**ASSIGNED TASK:**
Pick out every line of the items below that contains the string "acquisition", and copy each one. Case counts.

Dataset entries
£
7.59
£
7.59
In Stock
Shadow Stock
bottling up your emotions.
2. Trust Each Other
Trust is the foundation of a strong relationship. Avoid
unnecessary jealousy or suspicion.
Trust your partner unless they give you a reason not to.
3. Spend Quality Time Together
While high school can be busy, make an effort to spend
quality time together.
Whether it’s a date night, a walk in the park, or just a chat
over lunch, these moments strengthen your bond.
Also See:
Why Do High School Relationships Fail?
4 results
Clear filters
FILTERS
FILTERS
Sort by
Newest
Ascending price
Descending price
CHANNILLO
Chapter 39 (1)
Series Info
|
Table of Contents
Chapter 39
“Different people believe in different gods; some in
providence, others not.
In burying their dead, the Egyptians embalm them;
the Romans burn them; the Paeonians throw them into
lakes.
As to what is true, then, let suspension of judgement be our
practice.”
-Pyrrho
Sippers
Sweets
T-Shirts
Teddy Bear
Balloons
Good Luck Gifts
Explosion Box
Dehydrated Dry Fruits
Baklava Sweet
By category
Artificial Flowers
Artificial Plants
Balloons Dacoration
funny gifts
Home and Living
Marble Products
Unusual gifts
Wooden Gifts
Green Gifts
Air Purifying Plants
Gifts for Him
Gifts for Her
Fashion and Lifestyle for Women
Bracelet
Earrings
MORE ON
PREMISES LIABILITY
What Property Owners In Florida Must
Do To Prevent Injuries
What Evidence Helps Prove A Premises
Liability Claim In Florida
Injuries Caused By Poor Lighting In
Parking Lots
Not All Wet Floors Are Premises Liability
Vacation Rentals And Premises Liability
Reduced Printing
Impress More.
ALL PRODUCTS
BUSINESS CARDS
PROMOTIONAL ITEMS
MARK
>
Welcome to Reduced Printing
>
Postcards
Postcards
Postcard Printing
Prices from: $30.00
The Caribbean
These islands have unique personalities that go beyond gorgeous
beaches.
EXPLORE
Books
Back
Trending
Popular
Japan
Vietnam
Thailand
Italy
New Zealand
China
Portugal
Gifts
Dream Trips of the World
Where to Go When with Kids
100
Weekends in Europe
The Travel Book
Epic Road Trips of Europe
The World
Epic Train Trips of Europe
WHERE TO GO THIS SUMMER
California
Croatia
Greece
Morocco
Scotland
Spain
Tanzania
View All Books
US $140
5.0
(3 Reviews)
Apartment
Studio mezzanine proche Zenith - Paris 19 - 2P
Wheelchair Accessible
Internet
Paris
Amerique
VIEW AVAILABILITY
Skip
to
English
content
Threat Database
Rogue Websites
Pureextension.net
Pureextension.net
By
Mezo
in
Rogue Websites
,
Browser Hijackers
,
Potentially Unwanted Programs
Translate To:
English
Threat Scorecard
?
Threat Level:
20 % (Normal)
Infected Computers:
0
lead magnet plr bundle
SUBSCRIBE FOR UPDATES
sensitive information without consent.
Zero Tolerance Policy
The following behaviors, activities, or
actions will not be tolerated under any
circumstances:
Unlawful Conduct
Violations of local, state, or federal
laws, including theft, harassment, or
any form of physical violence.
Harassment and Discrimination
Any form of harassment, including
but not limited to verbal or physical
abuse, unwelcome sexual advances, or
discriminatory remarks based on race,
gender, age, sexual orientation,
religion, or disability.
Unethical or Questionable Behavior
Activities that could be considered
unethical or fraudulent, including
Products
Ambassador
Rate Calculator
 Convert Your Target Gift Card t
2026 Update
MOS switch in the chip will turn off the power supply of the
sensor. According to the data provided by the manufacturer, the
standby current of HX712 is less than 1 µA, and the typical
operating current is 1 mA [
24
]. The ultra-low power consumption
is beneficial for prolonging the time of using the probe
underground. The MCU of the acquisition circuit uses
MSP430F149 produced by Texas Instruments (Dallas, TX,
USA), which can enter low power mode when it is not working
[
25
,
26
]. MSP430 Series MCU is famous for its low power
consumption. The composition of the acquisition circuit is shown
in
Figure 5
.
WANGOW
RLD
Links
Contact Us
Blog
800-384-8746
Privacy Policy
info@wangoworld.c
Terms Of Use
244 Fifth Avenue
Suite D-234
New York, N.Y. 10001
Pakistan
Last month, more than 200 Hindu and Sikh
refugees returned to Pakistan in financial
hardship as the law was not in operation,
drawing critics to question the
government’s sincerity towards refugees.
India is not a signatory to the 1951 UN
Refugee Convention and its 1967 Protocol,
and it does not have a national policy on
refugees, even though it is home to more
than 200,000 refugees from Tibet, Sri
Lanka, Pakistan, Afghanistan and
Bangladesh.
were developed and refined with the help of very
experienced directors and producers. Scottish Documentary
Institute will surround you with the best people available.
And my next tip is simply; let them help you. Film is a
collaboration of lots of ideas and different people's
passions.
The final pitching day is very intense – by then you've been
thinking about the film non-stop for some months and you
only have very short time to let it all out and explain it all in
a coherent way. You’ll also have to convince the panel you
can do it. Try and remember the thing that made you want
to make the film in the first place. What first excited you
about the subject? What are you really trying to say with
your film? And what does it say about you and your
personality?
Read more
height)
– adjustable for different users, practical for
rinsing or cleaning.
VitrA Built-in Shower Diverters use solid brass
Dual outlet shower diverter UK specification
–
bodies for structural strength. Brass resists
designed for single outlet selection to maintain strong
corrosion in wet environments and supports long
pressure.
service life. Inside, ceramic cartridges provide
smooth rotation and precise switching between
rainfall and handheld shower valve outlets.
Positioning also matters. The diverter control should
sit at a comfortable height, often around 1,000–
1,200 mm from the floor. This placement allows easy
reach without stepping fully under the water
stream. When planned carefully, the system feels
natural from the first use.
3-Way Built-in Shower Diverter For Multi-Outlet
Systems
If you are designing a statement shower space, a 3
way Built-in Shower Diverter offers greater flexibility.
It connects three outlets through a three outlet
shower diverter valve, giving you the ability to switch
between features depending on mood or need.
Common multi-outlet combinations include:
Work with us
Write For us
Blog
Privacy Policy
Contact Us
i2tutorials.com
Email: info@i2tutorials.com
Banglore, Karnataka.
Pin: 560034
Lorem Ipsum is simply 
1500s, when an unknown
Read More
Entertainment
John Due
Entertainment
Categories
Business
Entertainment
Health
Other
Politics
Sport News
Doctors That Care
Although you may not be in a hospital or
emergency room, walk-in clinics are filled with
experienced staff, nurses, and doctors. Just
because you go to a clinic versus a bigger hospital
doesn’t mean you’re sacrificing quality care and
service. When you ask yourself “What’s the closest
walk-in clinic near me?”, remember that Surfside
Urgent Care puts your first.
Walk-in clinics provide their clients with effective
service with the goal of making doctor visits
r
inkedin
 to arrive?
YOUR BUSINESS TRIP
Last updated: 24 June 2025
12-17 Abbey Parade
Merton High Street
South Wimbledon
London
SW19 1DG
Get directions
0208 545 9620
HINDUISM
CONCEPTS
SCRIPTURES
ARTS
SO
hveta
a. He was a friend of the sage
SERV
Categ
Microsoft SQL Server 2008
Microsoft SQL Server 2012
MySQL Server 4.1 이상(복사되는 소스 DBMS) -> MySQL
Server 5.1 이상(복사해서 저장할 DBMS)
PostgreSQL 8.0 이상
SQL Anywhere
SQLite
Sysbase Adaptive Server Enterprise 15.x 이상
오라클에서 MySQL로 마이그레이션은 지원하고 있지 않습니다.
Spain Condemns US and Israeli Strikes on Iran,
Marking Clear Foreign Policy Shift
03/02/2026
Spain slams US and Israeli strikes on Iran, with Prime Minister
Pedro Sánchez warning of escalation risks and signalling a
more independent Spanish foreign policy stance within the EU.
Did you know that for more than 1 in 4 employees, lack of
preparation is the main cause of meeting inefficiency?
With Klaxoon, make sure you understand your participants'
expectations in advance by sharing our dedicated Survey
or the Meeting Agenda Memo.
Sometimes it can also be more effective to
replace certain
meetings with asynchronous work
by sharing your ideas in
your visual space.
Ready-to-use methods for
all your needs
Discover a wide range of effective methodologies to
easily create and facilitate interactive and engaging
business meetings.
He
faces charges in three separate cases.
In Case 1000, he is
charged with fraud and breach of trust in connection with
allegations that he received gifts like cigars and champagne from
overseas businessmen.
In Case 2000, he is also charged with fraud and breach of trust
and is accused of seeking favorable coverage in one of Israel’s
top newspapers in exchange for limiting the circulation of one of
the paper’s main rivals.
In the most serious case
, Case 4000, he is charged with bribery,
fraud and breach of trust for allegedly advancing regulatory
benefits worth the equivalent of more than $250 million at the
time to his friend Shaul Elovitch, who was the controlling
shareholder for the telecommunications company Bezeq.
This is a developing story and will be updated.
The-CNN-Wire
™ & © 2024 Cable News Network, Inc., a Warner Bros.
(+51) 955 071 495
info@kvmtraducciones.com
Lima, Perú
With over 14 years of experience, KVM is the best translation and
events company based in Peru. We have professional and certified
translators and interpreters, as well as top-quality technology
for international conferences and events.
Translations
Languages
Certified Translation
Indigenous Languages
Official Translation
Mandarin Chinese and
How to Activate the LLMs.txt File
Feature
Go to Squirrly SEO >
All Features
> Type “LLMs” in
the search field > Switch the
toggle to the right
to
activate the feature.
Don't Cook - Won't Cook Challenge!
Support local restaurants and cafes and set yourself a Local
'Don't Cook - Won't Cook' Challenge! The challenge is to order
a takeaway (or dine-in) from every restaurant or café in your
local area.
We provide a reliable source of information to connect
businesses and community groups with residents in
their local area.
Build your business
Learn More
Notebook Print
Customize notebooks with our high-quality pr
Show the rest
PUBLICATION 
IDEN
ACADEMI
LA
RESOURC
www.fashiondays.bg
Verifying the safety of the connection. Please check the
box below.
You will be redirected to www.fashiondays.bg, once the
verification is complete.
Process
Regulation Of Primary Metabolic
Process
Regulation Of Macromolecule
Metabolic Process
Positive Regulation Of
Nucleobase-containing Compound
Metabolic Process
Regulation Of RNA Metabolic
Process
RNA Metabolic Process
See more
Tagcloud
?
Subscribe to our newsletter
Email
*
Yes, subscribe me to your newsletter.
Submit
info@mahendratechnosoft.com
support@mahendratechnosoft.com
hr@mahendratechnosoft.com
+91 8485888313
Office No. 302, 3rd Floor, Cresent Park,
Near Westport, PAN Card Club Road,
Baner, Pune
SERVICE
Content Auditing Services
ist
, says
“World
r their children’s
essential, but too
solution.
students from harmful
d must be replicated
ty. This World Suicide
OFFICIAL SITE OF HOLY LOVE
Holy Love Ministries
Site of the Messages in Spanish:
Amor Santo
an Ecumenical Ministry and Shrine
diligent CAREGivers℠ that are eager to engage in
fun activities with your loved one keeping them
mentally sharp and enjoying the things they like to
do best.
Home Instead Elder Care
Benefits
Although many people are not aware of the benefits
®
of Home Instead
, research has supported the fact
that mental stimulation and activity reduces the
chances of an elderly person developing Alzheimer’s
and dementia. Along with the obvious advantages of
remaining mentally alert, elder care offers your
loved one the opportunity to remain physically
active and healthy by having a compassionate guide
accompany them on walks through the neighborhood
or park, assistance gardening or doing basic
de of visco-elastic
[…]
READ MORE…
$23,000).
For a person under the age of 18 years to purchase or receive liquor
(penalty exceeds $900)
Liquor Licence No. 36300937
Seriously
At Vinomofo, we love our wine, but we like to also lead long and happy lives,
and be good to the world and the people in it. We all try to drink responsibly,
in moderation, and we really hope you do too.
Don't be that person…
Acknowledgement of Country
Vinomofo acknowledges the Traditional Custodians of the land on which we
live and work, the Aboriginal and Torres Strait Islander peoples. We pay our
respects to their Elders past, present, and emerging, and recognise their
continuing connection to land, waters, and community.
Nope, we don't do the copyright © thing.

**ANSWER TO THIS EXERCISE:**
underground. The MCU of the acquisition circuit uses
consumption. The composition of the acquisition circuit is shown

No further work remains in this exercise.